After a terrible famine strikes Samaria, Joram, king of Israel, sends an emissary to Elisha. The prophet is concerned that the king wishes to kill him due to his rebukes and curses. The prophet then tells the messenger that food prices will plummet the very next day. The king’s envoy is skeptical, but Elisha insists that his predictions will come true. Four men with leprosy stand at the gates of Samaria, desperate for food–representing the terrible recession afflicting the nation. The men decide to take a risk and enter the Aramean camp. When they arrive, they find it completely empty and abandoned. God had caused Israel’s enemies to hear the sounds of a large army approaching and subsequently flee. The four men take spoils from the camp and rush to inform the city’s residents about what they witnessed. Difficult times are a gift from heaven. They allow us to wake up, take action, and make reparations. Every crisis contains a degree of revelation that can help us reclaim control over our lives.
“Thus saith the LORD, To morrow about this time shall a measure of fine flour be sold for a shekel, and two measures of barley for a shekel, in the gate of Samaria” (2 Kings 7:1)
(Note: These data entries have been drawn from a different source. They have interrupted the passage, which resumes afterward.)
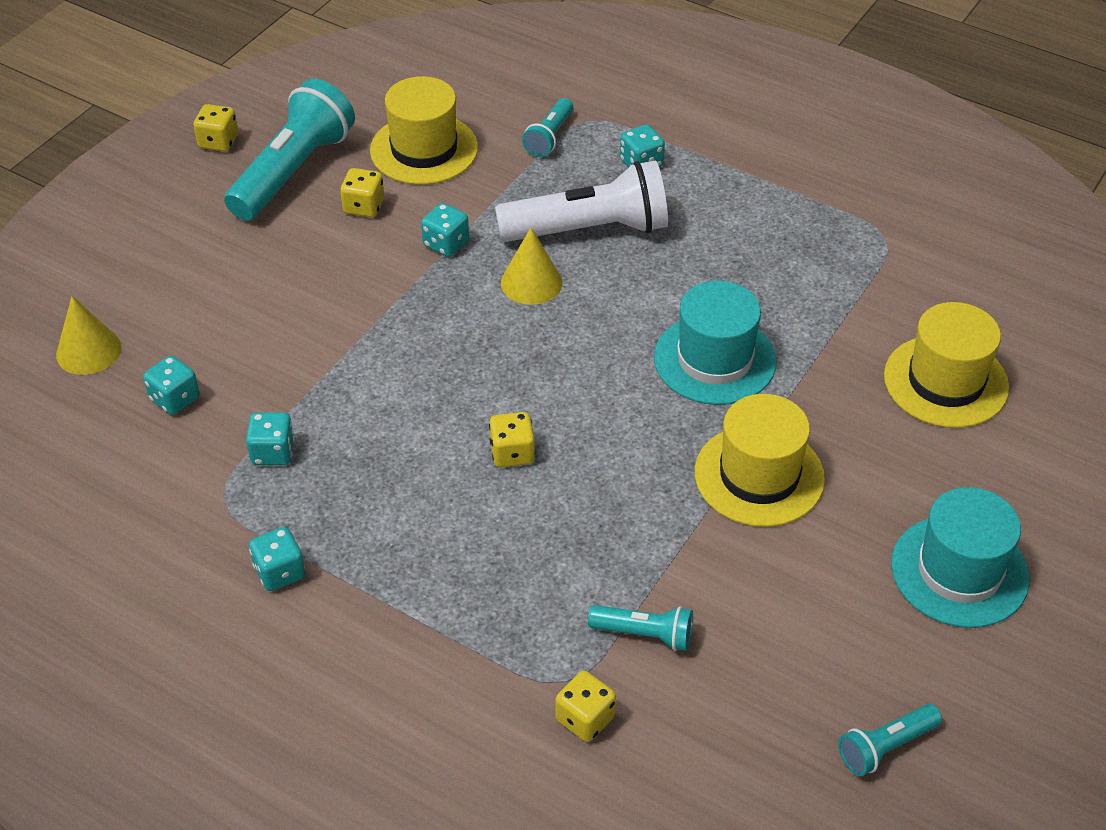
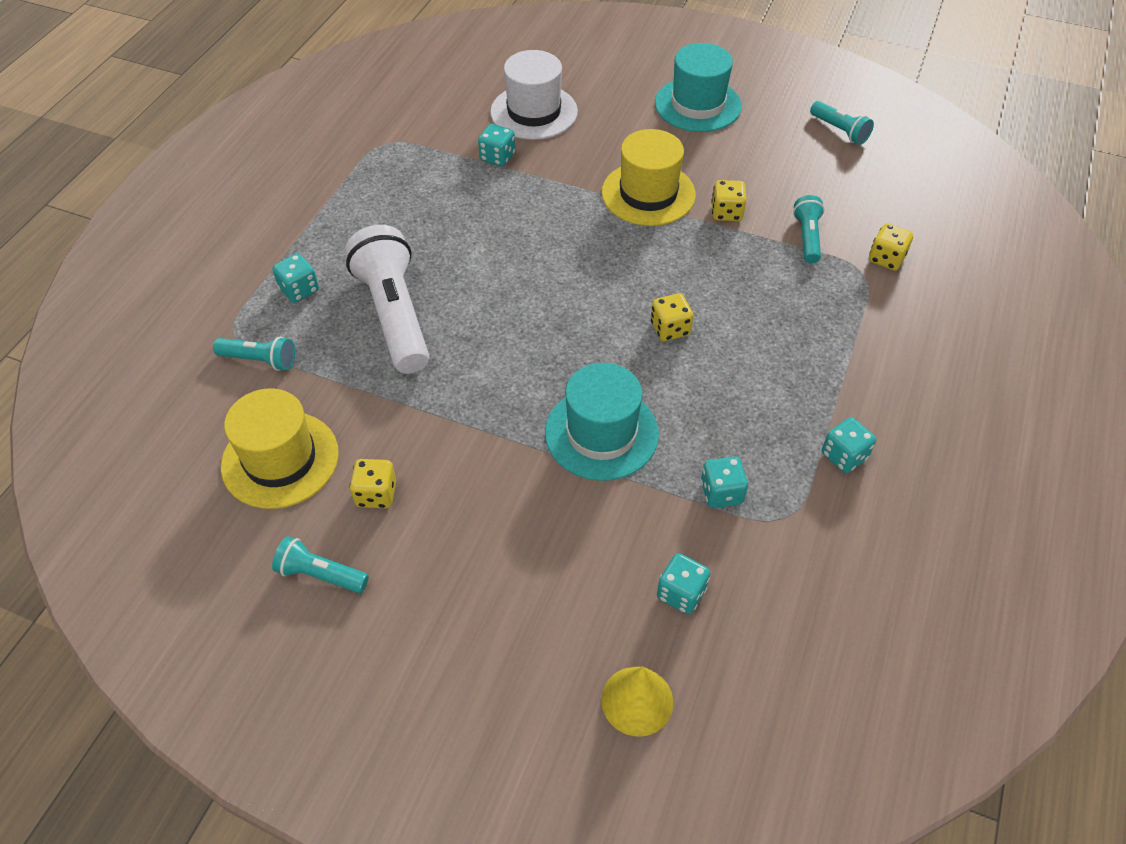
camera: 100 degrees left, 5 degrees up
yellow dice [193,104,238,152] -> yellow dice moved to [711,180,747,221]
turquoise flashlight [224,79,355,221] -> turquoise flashlight [272,536,369,593], size x0.50
turquoise dice [421,203,469,257] -> turquoise dice moved to [478,124,515,167]
yellow cone [501,228,563,305] -> none
turquoise hat [654,281,776,405] -> turquoise hat moved to [545,363,659,481]
yellow hat [884,302,1009,428] -> white hat [490,50,578,140]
“For the Lord had made the host of the Syrians to hear a noise of chariots, and a noise of horses, even the noise of a great host: and they said one to another, Lo, the king of Israel hath hired against us the kings of the Hittites, and the kings of the Egyptians, to come upon us” (2 Kings 7:6)
Self-control relates to the principle of restriction; it is the ability to feel and notice without responding reactively.